> _What is being asked_
Write out all the rows below again, word for word, but leave out the pictures.

==============================

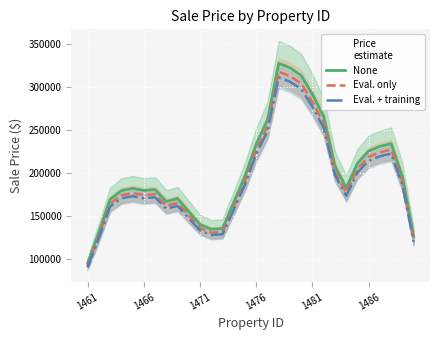

The None series shows 312899.2 at 19. True or false?

True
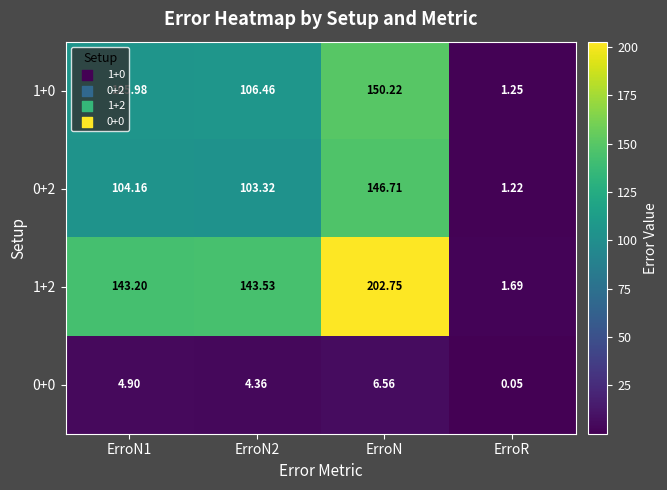

At ErroN1, list the series in order from largest to smallest.

1+2, 1+0, 0+2, 0+0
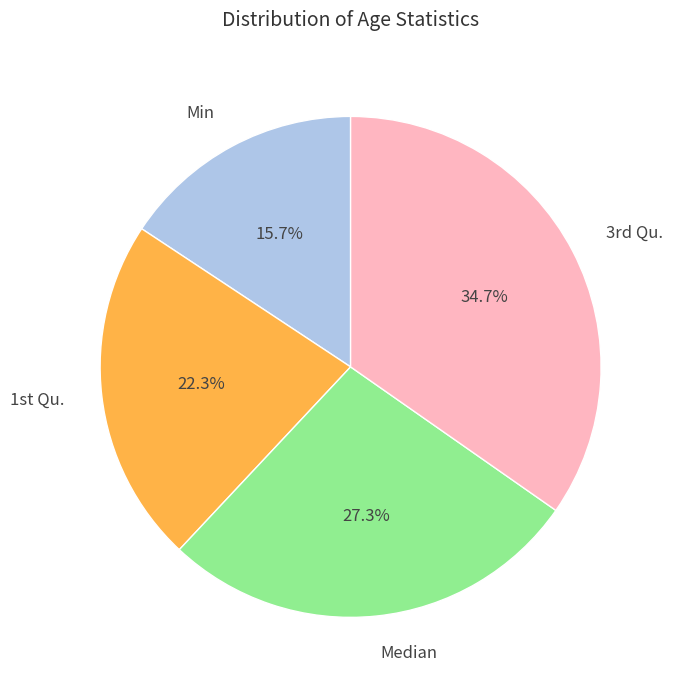

How many segments does this pie chart have?

4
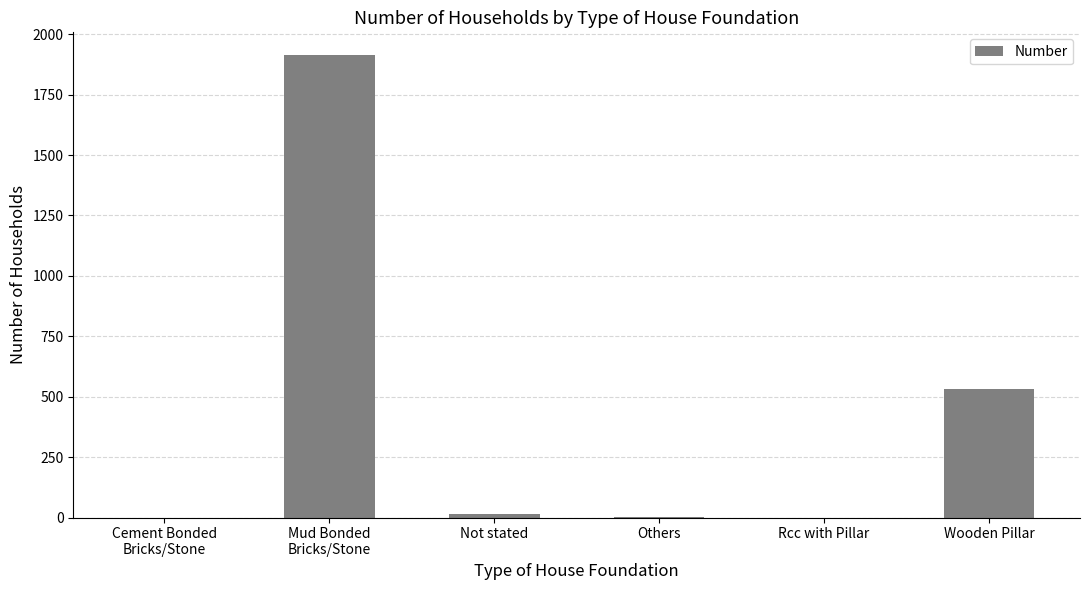

What is the ratio of the value at Not stated to the value at Others?

14.0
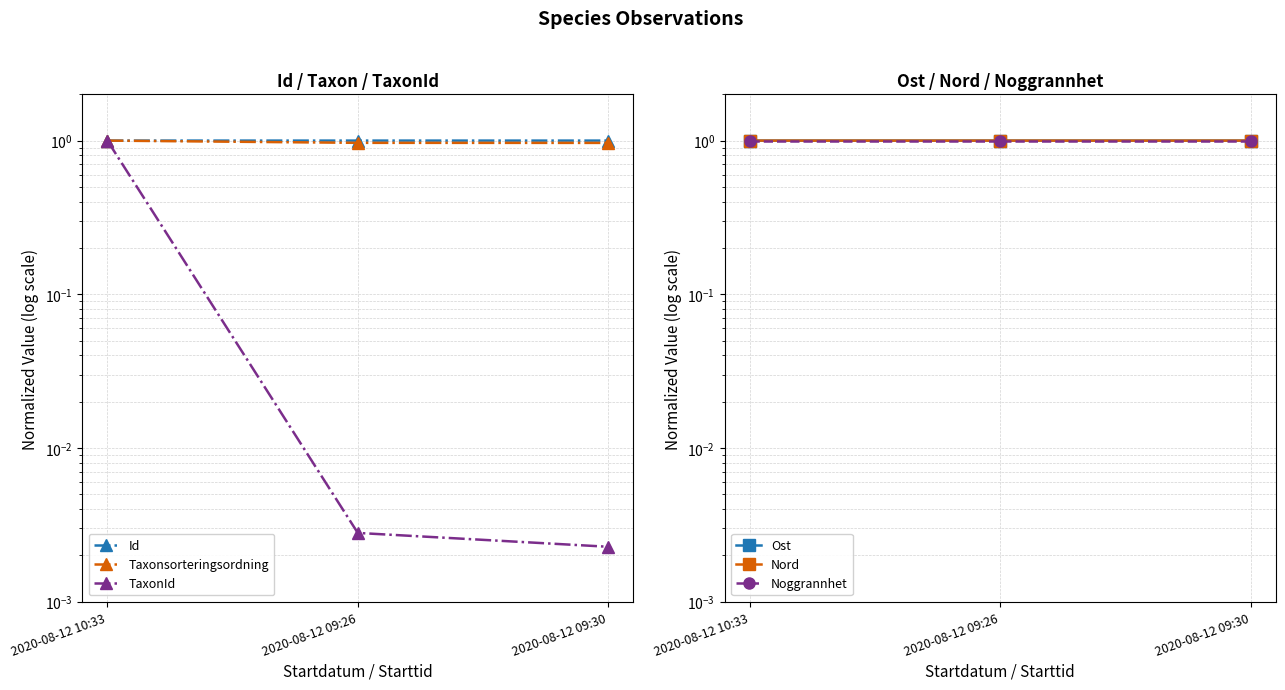

Reading left to right, list all the values displayed in this chart.

Id: 2020-08-12 10:33=1.0	2020-08-12 09:26=1.0	2020-08-12 09:30=1.0
Taxonsorteringsordning: 2020-08-12 10:33=1.0	2020-08-12 09:26=1.0	2020-08-12 09:30=1.0
TaxonId: 2020-08-12 10:33=1.0	2020-08-12 09:26=0.0	2020-08-12 09:30=0.0
Ost: 2020-08-12 10:33=1.0	2020-08-12 09:26=1.0	2020-08-12 09:30=1.0
Nord: 2020-08-12 10:33=1.0	2020-08-12 09:26=1.0	2020-08-12 09:30=1.0
Noggrannhet: 2020-08-12 10:33=1.0	2020-08-12 09:26=1.0	2020-08-12 09:30=1.0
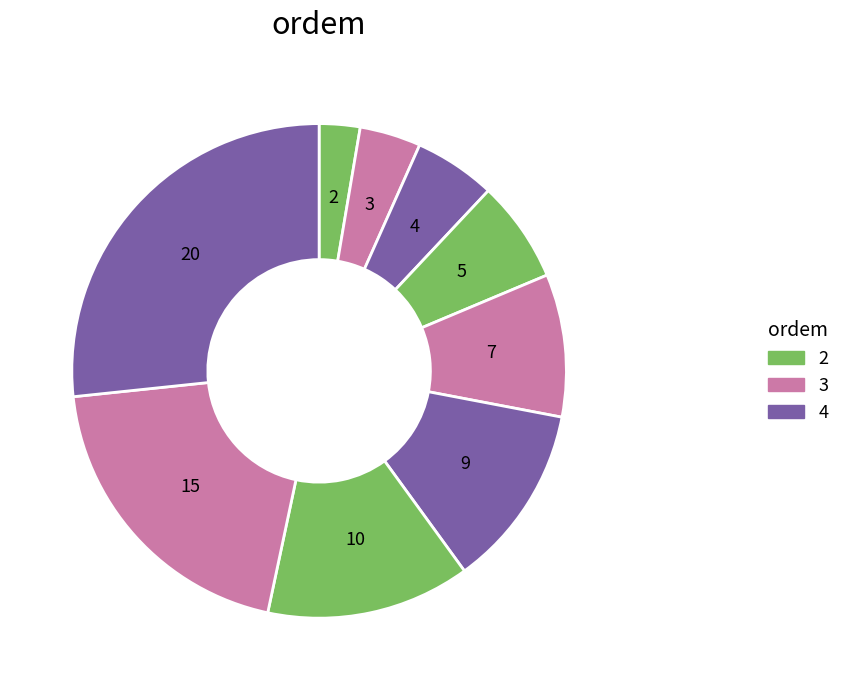

Is there a majority slice in this chart?

No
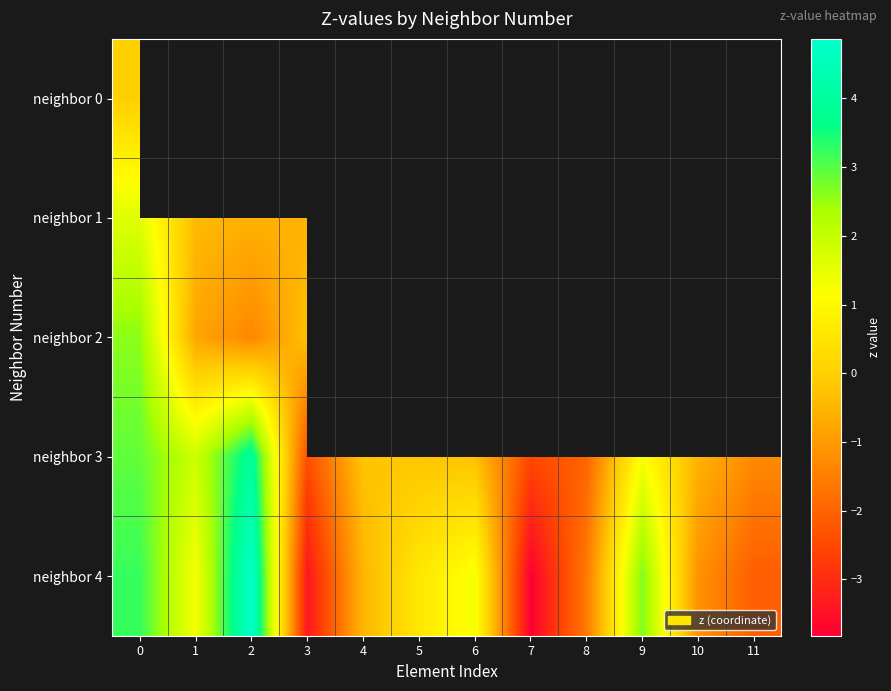

At how many categories does at least one series exceed -2?

11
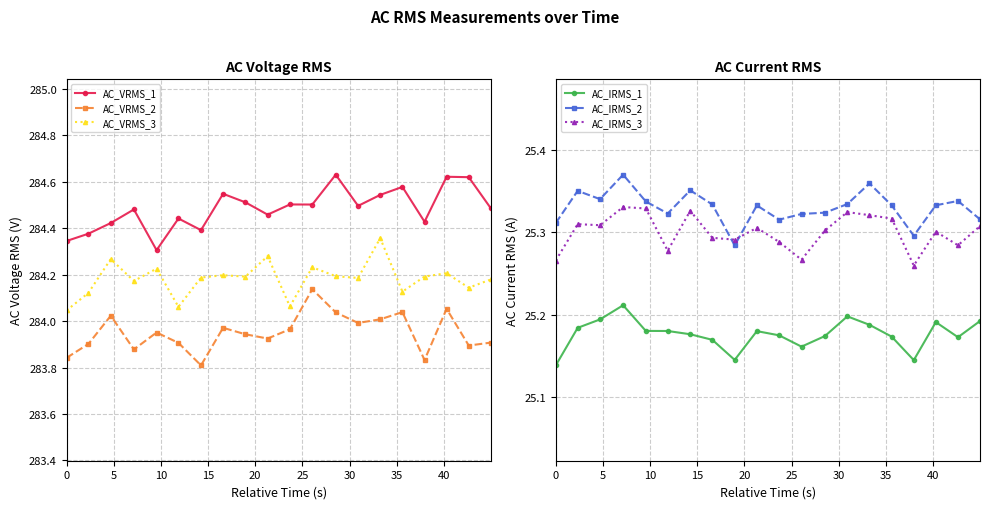

What is the sum of the AC_VRMS_2 values at 13 and 18?

567.9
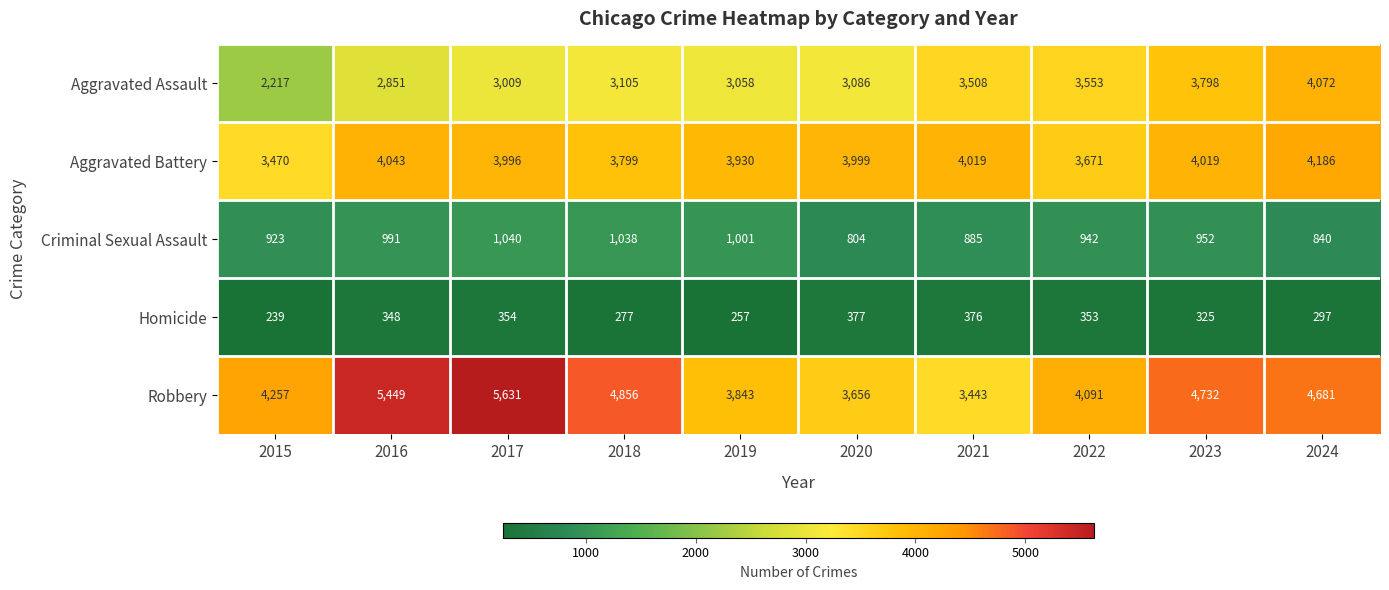

What is the maximum value shown in the chart?

5631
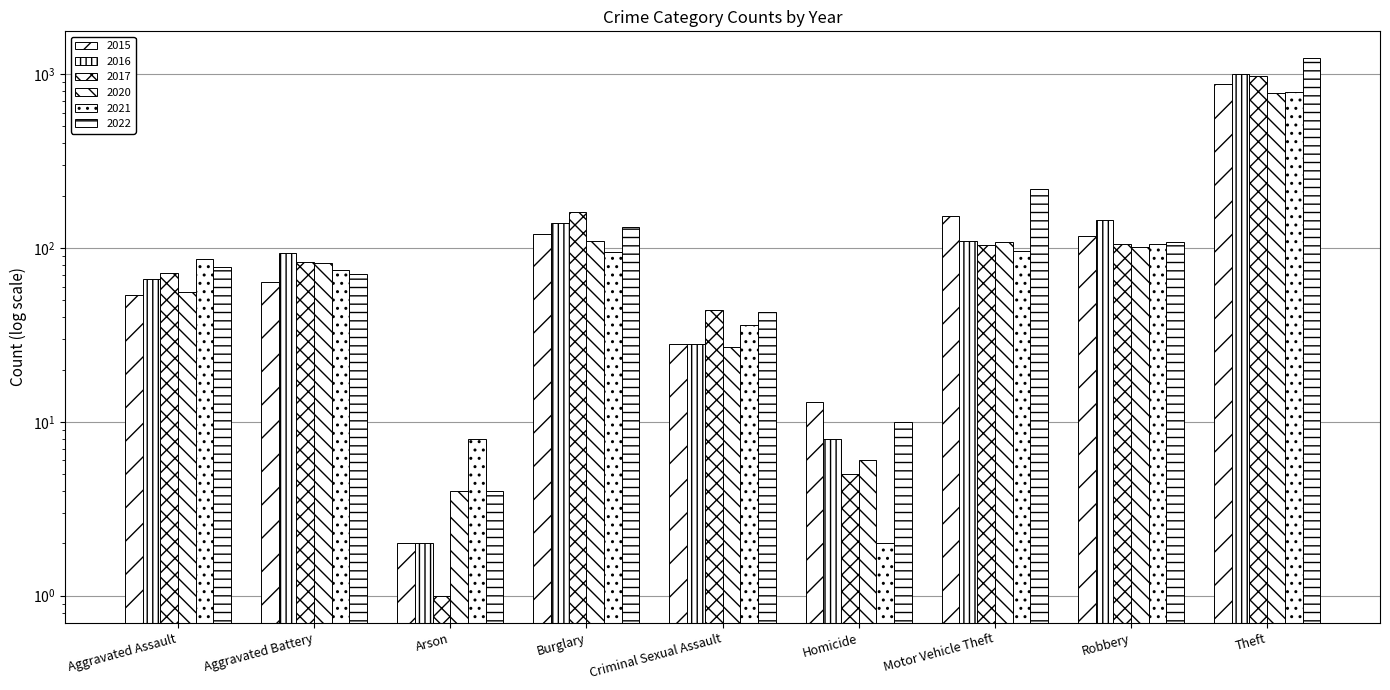

What is the value of the 2022 bar at the 8th from the left?

108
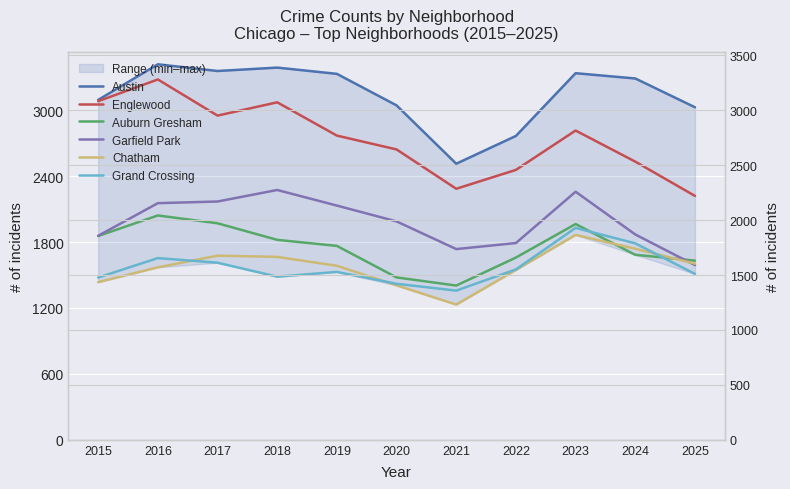

The Austin series shows 5795 at 2019. True or false?

False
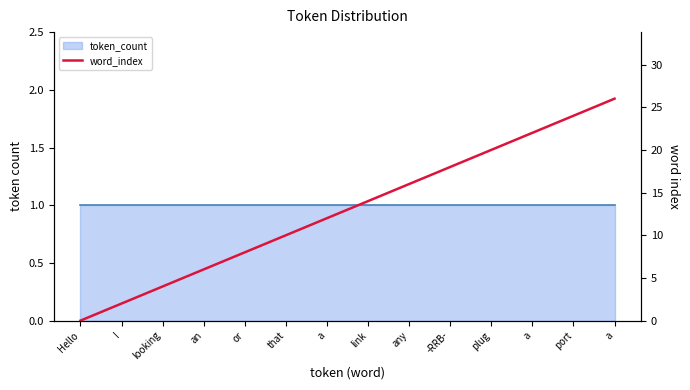

What is the label of the 12th point from the right?

looking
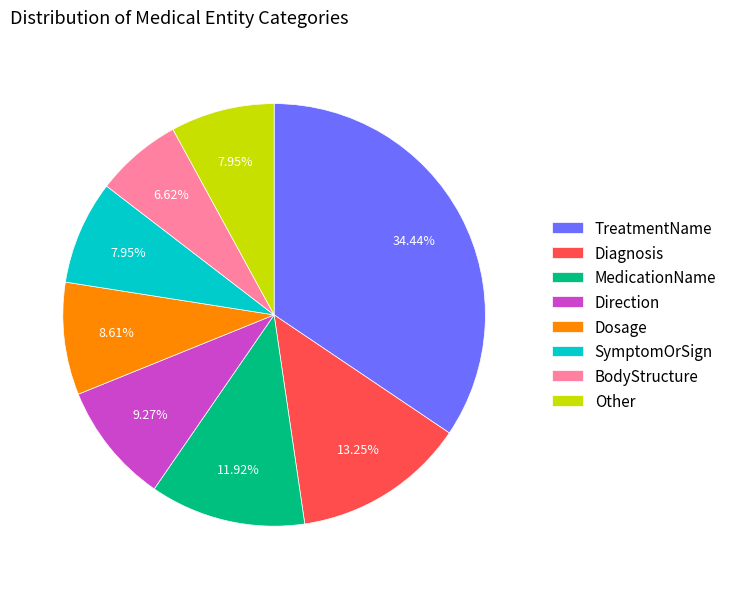

Between Dosage and SymptomOrSign, which is larger?

Dosage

==============================

> _Answer section_
The None series shows 312899.2 at 19. True or false?

True

At ErroN1, list the series in order from largest to smallest.

1+2, 1+0, 0+2, 0+0

How many segments does this pie chart have?

4

What is the ratio of the value at Not stated to the value at Others?

14.0

Reading left to right, list all the values displayed in this chart.

Id: 2020-08-12 10:33=1.0	2020-08-12 09:26=1.0	2020-08-12 09:30=1.0
Taxonsorteringsordning: 2020-08-12 10:33=1.0	2020-08-12 09:26=1.0	2020-08-12 09:30=1.0
TaxonId: 2020-08-12 10:33=1.0	2020-08-12 09:26=0.0	2020-08-12 09:30=0.0
Ost: 2020-08-12 10:33=1.0	2020-08-12 09:26=1.0	2020-08-12 09:30=1.0
Nord: 2020-08-12 10:33=1.0	2020-08-12 09:26=1.0	2020-08-12 09:30=1.0
Noggrannhet: 2020-08-12 10:33=1.0	2020-08-12 09:26=1.0	2020-08-12 09:30=1.0

Is there a majority slice in this chart?

No

At how many categories does at least one series exceed -2?

11

What is the sum of the AC_VRMS_2 values at 13 and 18?

567.9

What is the maximum value shown in the chart?

5631

What is the value of the 2022 bar at the 8th from the left?

108

The Austin series shows 5795 at 2019. True or false?

False

What is the label of the 12th point from the right?

looking

Between Dosage and SymptomOrSign, which is larger?

Dosage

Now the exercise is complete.